The Technical Issues Related to a PAGA Case.

Multiple questions have been raised by defendant Employers and the Courts concerning the interpretation and future of PAGA. Some of the more pressing ones:

  1. Does PAGA have to meet class certification requirements applicable to the standard Class Action case.
  2. Can Courts require a PAGA employee named in the action to go to arbitration to determine the merits of his individual action to determine if he is a typical representative of the issues to be addressed in the PAGA case. [Undecided by a Court of Appeal, but Trial Courts are in fact “managing” PAGA cases this way.]
  3. How much discovery is required at what stage of a PAGA case for a court to determine the scope of the PAGA claims? [It appears that the Courts are following the trend begun in class action certification motions to include evidence obtained in an individual arbitration proceeding to determine the probable merits of the claims, but there has been no appellate decision published on this question as yet.]  Discovery will be accelerated on the individual claim to meet the burden of proving that claim in Arbitration.
  4. What is the effect of the 2015 California Supreme Court decision [Valencia] on the future of PAGA cases? If the Federal Arbitration Act applies to require an individual to arbitrate his individual claim and to waive class action participation, does that same pre-emption by federal law apply to a PAGA case?  Employees argue not:  that it is the State of California, and not the employee, who is represented by the “Private Attorney General.”
  5. What is the standard of proof for PAGA damages when each employee may have been damaged somewhat differently, but within a probable range of minimum to maximum loss? The answer has been given in the “Duran” case.  Statistical evidence is admissible to arrive at an acceptable probable amount of damages despite individual employee variations if the probable number is arrived at an expert following generally accepted statistical methods with adequate sampling. Whatever the method adopted by the Court, it must allow the Defendant fair opportunity to attack the methods used or the sampling relied upon by the employees.

Conclusion

Busy Body will have a busy time in Court.  The list of its employee rights violations is long:  unpaid mobile phone expenses; wrongful assessment of employee penalties to reduce wage payments, failure to reimburse uniform laundry expenses, unpaid expenses for supplies needed to do the work; unpaid travel expenses, failure to deduct and itemize tips and taxes withheld; unpaid work hours for mandatory training.  Each of these violations carries penalties set by statute, and if fully assessed against Busy-Body, will result in tens of millions of dollars in damages if the Court allows the case to proceed as a PAGA case, or if the case qualifies as a class action unrestricted by an arbitration agreement.  The freedom to proceed with a PAGA case is under attack by the employer community.

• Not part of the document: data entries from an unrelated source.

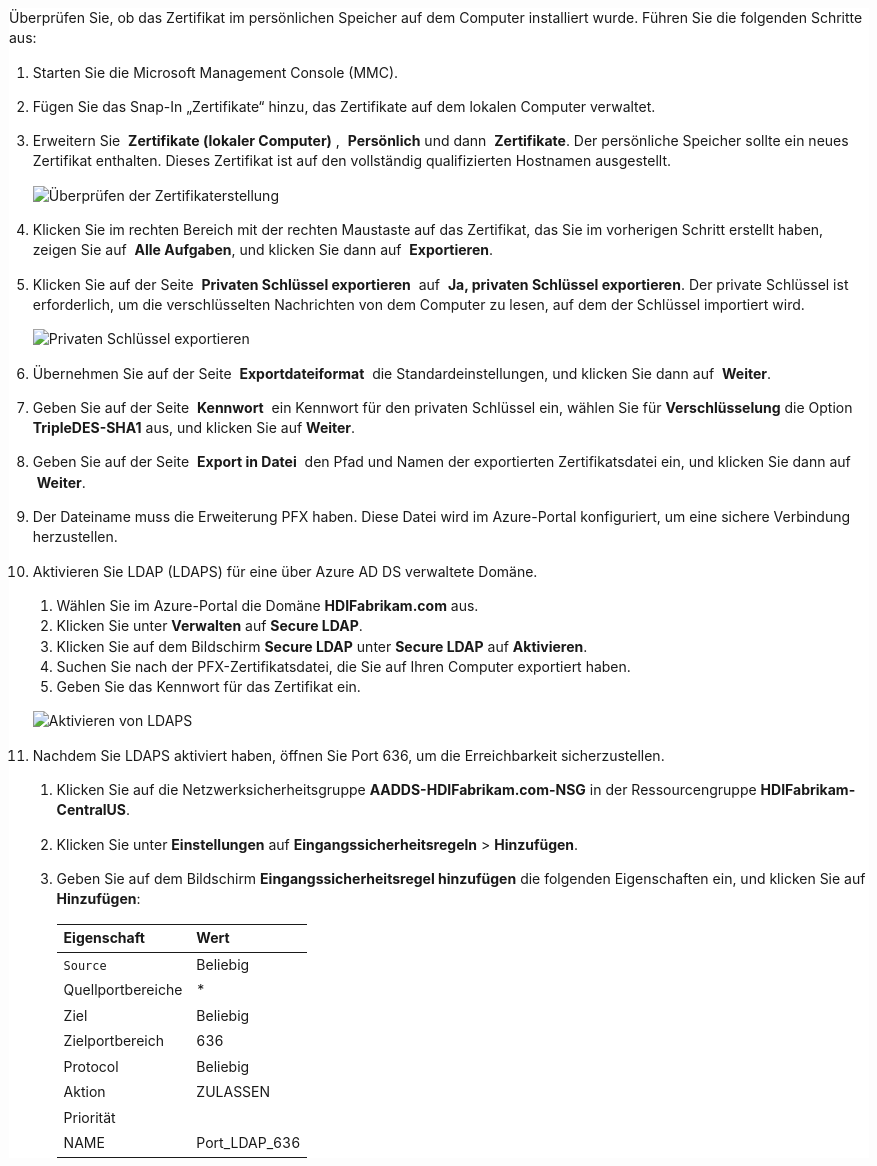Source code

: Überprüfen Sie, ob das Zertifikat im persönlichen Speicher auf dem Computer installiert wurde. Führen Sie die folgenden Schritte aus:

1. Starten Sie die Microsoft Management Console (MMC).
1. Fügen Sie das Snap-In „Zertifikate“ hinzu, das Zertifikate auf dem lokalen Computer verwaltet.
1. Erweitern Sie  **Zertifikate (lokaler Computer)** ,  **Persönlich** und dann  **Zertifikate**. Der persönliche Speicher sollte ein neues Zertifikat enthalten. Dieses Zertifikat ist auf den vollständig qualifizierten Hostnamen ausgestellt.

    ![Überprüfen der Zertifikaterstellung](./media/apache-domain-joined-create-configure-enterprise-security-cluster/image102.png)

1. Klicken Sie im rechten Bereich mit der rechten Maustaste auf das Zertifikat, das Sie im vorherigen Schritt erstellt haben, zeigen Sie auf  **Alle Aufgaben**, und klicken Sie dann auf  **Exportieren**.

1. Klicken Sie auf der Seite  **Privaten Schlüssel exportieren**  auf  **Ja, privaten Schlüssel exportieren**. Der private Schlüssel ist erforderlich, um die verschlüsselten Nachrichten von dem Computer zu lesen, auf dem der Schlüssel importiert wird.

    ![Privaten Schlüssel exportieren](./media/apache-domain-joined-create-configure-enterprise-security-cluster/image103.png)

1. Übernehmen Sie auf der Seite  **Exportdateiformat**  die Standardeinstellungen, und klicken Sie dann auf  **Weiter**. 
1. Geben Sie auf der Seite  **Kennwort**  ein Kennwort für den privaten Schlüssel ein, wählen Sie für **Verschlüsselung** die Option **TripleDES-SHA1** aus, und klicken Sie auf **Weiter**.
1. Geben Sie auf der Seite  **Export in Datei**  den Pfad und Namen der exportierten Zertifikatsdatei ein, und klicken Sie dann auf  **Weiter**.
1. Der Dateiname muss die Erweiterung PFX haben. Diese Datei wird im Azure-Portal konfiguriert, um eine sichere Verbindung herzustellen.
1. Aktivieren Sie LDAP (LDAPS) für eine über Azure AD DS verwaltete Domäne.
    1. Wählen Sie im Azure-Portal die Domäne **HDIFabrikam.com** aus.
    1. Klicken Sie unter **Verwalten** auf **Secure LDAP**.
    1. Klicken Sie auf dem Bildschirm **Secure LDAP** unter **Secure LDAP** auf **Aktivieren**.
    1. Suchen Sie nach der PFX-Zertifikatsdatei, die Sie auf Ihren Computer exportiert haben.
    1. Geben Sie das Kennwort für das Zertifikat ein.

    ![Aktivieren von LDAPS](./media/apache-domain-joined-create-configure-enterprise-security-cluster/image113.png)

1. Nachdem Sie LDAPS aktiviert haben, öffnen Sie Port 636, um die Erreichbarkeit sicherzustellen.
    1. Klicken Sie auf die Netzwerksicherheitsgruppe **AADDS-HDIFabrikam.com-NSG** in der Ressourcengruppe **HDIFabrikam-CentralUS**.
    1. Klicken Sie unter **Einstellungen** auf **Eingangssicherheitsregeln** > **Hinzufügen**.
    1. Geben Sie auf dem Bildschirm **Eingangssicherheitsregel hinzufügen** die folgenden Eigenschaften ein, und klicken Sie auf **Hinzufügen**:

        | Eigenschaft | Wert |
        |---|---|
        | `Source` | Beliebig |
        | Quellportbereiche | * |
        | Ziel | Beliebig |
        | Zielportbereich | 636 |
        | Protocol | Beliebig |
        | Aktion | ZULASSEN |
        | Priorität | <Desired Number> |
        | NAME | Port_LDAP_636 |
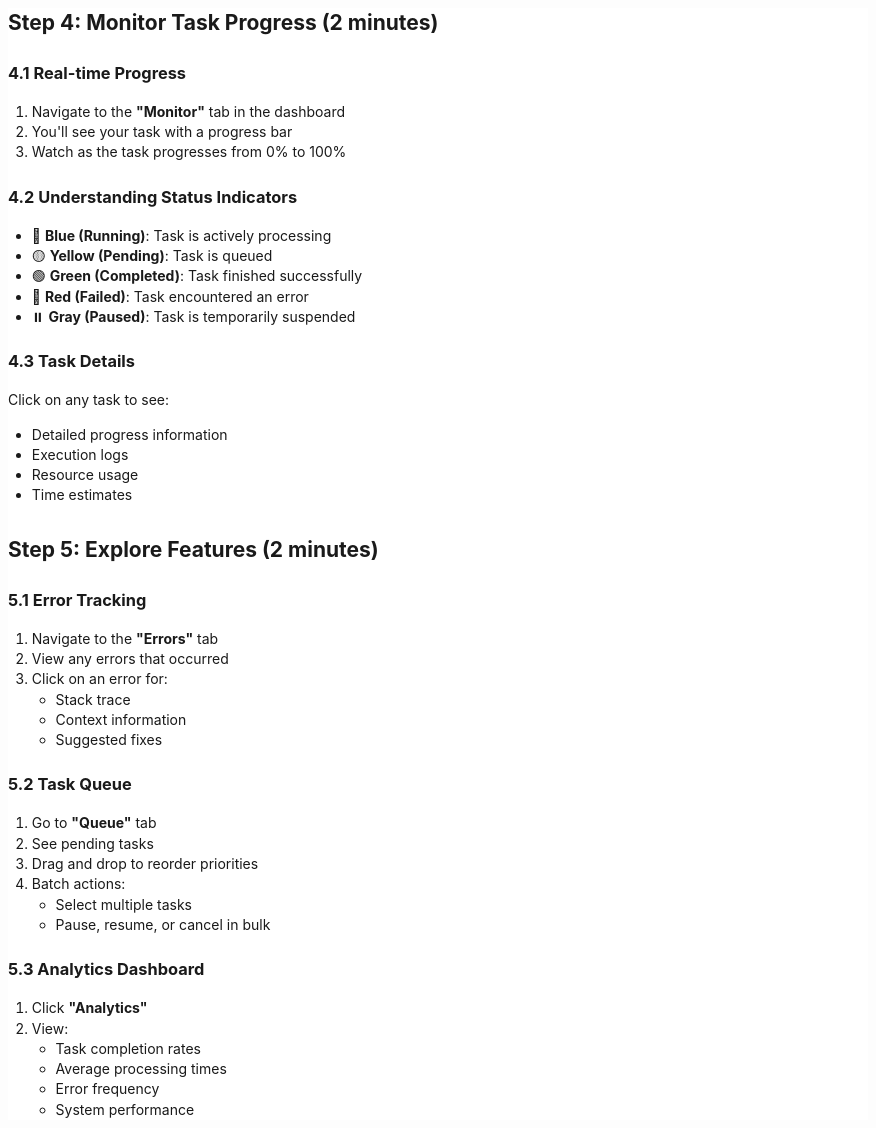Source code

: ## Step 4: Monitor Task Progress (2 minutes)

### 4.1 Real-time Progress

1. Navigate to the **"Monitor"** tab in the dashboard
2. You'll see your task with a progress bar
3. Watch as the task progresses from 0% to 100%

### 4.2 Understanding Status Indicators

- 🔵 **Blue (Running)**: Task is actively processing
- 🟡 **Yellow (Pending)**: Task is queued
- 🟢 **Green (Completed)**: Task finished successfully
- 🔴 **Red (Failed)**: Task encountered an error
- ⏸️ **Gray (Paused)**: Task is temporarily suspended

### 4.3 Task Details

Click on any task to see:
- Detailed progress information
- Execution logs
- Resource usage
- Time estimates

## Step 5: Explore Features (2 minutes)

### 5.1 Error Tracking

1. Navigate to the **"Errors"** tab
2. View any errors that occurred
3. Click on an error for:
   - Stack trace
   - Context information
   - Suggested fixes

### 5.2 Task Queue

1. Go to **"Queue"** tab
2. See pending tasks
3. Drag and drop to reorder priorities
4. Batch actions:
   - Select multiple tasks
   - Pause, resume, or cancel in bulk

### 5.3 Analytics Dashboard

1. Click **"Analytics"**
2. View:
   - Task completion rates
   - Average processing times
   - Error frequency
   - System performance
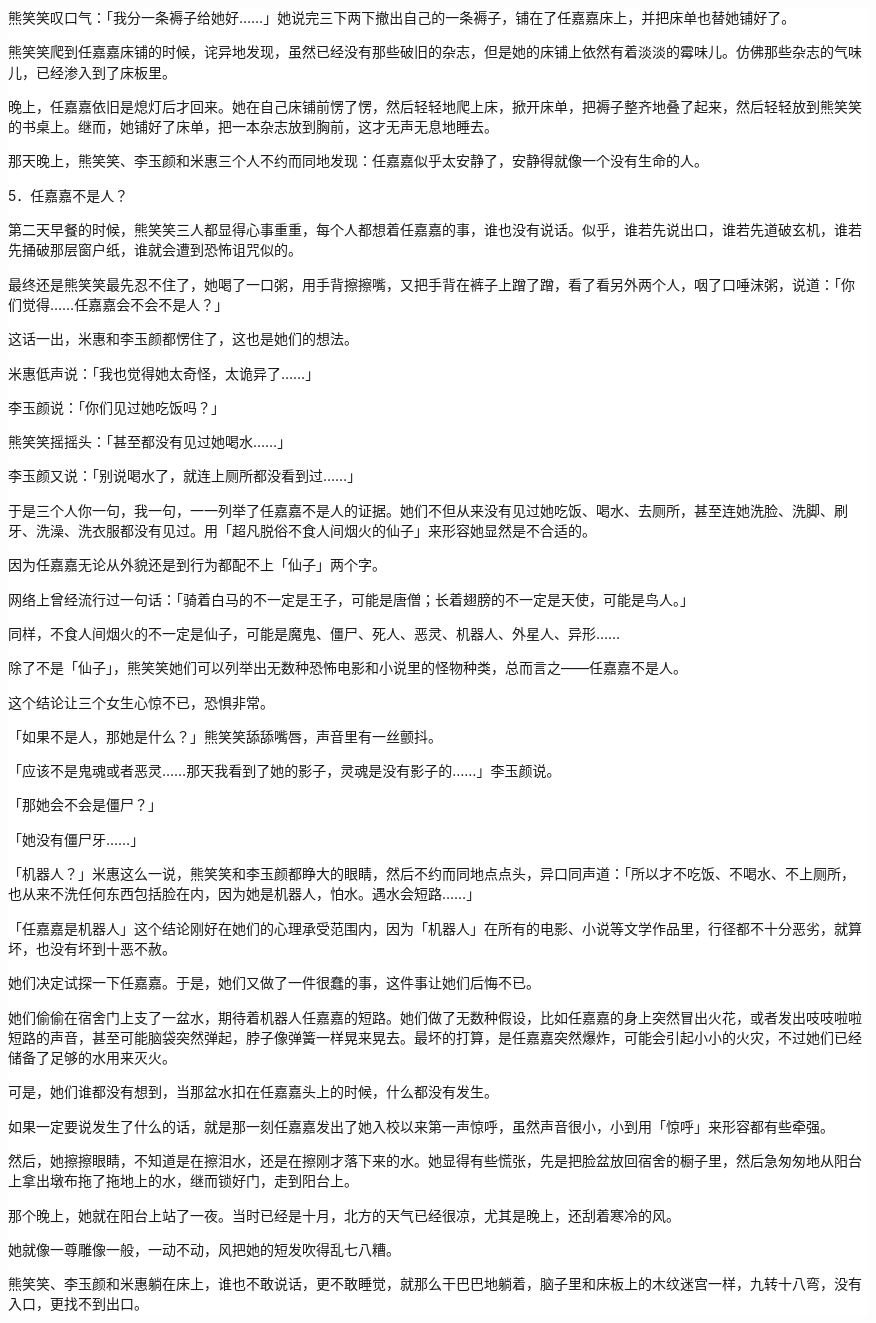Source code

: 熊笑笑叹口气：「我分一条褥子给她好……」她说完三下两下撤出自己的一条褥子，铺在了任嘉嘉床上，并把床单也替她铺好了。

熊笑笑爬到任嘉嘉床铺的时候，诧异地发现，虽然已经没有那些破旧的杂志，但是她的床铺上依然有着淡淡的霉味儿。仿佛那些杂志的气味儿，已经渗入到了床板里。

晚上，任嘉嘉依旧是熄灯后才回来。她在自己床铺前愣了愣，然后轻轻地爬上床，掀开床单，把褥子整齐地叠了起来，然后轻轻放到熊笑笑的书桌上。继而，她铺好了床单，把一本杂志放到胸前，这才无声无息地睡去。

那天晚上，熊笑笑、李玉颜和米惠三个人不约而同地发现：任嘉嘉似乎太安静了，安静得就像一个没有生命的人。

5．任嘉嘉不是人？

第二天早餐的时候，熊笑笑三人都显得心事重重，每个人都想着任嘉嘉的事，谁也没有说话。似乎，谁若先说出口，谁若先道破玄机，谁若先捅破那层窗户纸，谁就会遭到恐怖诅咒似的。

最终还是熊笑笑最先忍不住了，她喝了一口粥，用手背擦擦嘴，又把手背在裤子上蹭了蹭，看了看另外两个人，咽了口唾沫粥，说道：「你们觉得……任嘉嘉会不会不是人？」

这话一出，米惠和李玉颜都愣住了，这也是她们的想法。

米惠低声说：「我也觉得她太奇怪，太诡异了……」

李玉颜说：「你们见过她吃饭吗？」

熊笑笑摇摇头：「甚至都没有见过她喝水……」

李玉颜又说：「别说喝水了，就连上厕所都没看到过……」

于是三个人你一句，我一句，一一列举了任嘉嘉不是人的证据。她们不但从来没有见过她吃饭、喝水、去厕所，甚至连她洗脸、洗脚、刷牙、洗澡、洗衣服都没有见过。用「超凡脱俗不食人间烟火的仙子」来形容她显然是不合适的。

因为任嘉嘉无论从外貌还是到行为都配不上「仙子」两个字。

网络上曾经流行过一句话：「骑着白马的不一定是王子，可能是唐僧；长着翅膀的不一定是天使，可能是鸟人。」

同样，不食人间烟火的不一定是仙子，可能是魔鬼、僵尸、死人、恶灵、机器人、外星人、异形……

除了不是「仙子」，熊笑笑她们可以列举出无数种恐怖电影和小说里的怪物种类，总而言之——任嘉嘉不是人。

这个结论让三个女生心惊不已，恐惧非常。

「如果不是人，那她是什么？」熊笑笑舔舔嘴唇，声音里有一丝颤抖。

「应该不是鬼魂或者恶灵……那天我看到了她的影子，灵魂是没有影子的……」李玉颜说。

「那她会不会是僵尸？」

「她没有僵尸牙……」

「机器人？」米惠这么一说，熊笑笑和李玉颜都睁大的眼睛，然后不约而同地点点头，异口同声道：「所以才不吃饭、不喝水、不上厕所，也从来不洗任何东西包括脸在内，因为她是机器人，怕水。遇水会短路……」

「任嘉嘉是机器人」这个结论刚好在她们的心理承受范围内，因为「机器人」在所有的电影、小说等文学作品里，行径都不十分恶劣，就算坏，也没有坏到十恶不赦。

她们决定试探一下任嘉嘉。于是，她们又做了一件很蠢的事，这件事让她们后悔不已。

她们偷偷在宿舍门上支了一盆水，期待着机器人任嘉嘉的短路。她们做了无数种假设，比如任嘉嘉的身上突然冒出火花，或者发出吱吱啦啦短路的声音，甚至可能脑袋突然弹起，脖子像弹簧一样晃来晃去。最坏的打算，是任嘉嘉突然爆炸，可能会引起小小的火灾，不过她们已经储备了足够的水用来灭火。

可是，她们谁都没有想到，当那盆水扣在任嘉嘉头上的时候，什么都没有发生。

如果一定要说发生了什么的话，就是那一刻任嘉嘉发出了她入校以来第一声惊呼，虽然声音很小，小到用「惊呼」来形容都有些牵强。

然后，她擦擦眼睛，不知道是在擦泪水，还是在擦刚才落下来的水。她显得有些慌张，先是把脸盆放回宿舍的橱子里，然后急匆匆地从阳台上拿出墩布拖了拖地上的水，继而锁好门，走到阳台上。

那个晚上，她就在阳台上站了一夜。当时已经是十月，北方的天气已经很凉，尤其是晚上，还刮着寒冷的风。

她就像一尊雕像一般，一动不动，风把她的短发吹得乱七八糟。

熊笑笑、李玉颜和米惠躺在床上，谁也不敢说话，更不敢睡觉，就那么干巴巴地躺着，脑子里和床板上的木纹迷宫一样，九转十八弯，没有入口，更找不到出口。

To the extent the courts are inclined to impose class action case management tools in a PAGA case, the freedom to proceed subject only to the PAGA notification requirements seems at risk currently.  Still, Melinda and Busy-Body may well have a complex and costly battle that will end with millions paid or lost.  Melinda herself will proceed on her own case for wrongful termination because of retaliation when she opposed some of these illegal practices.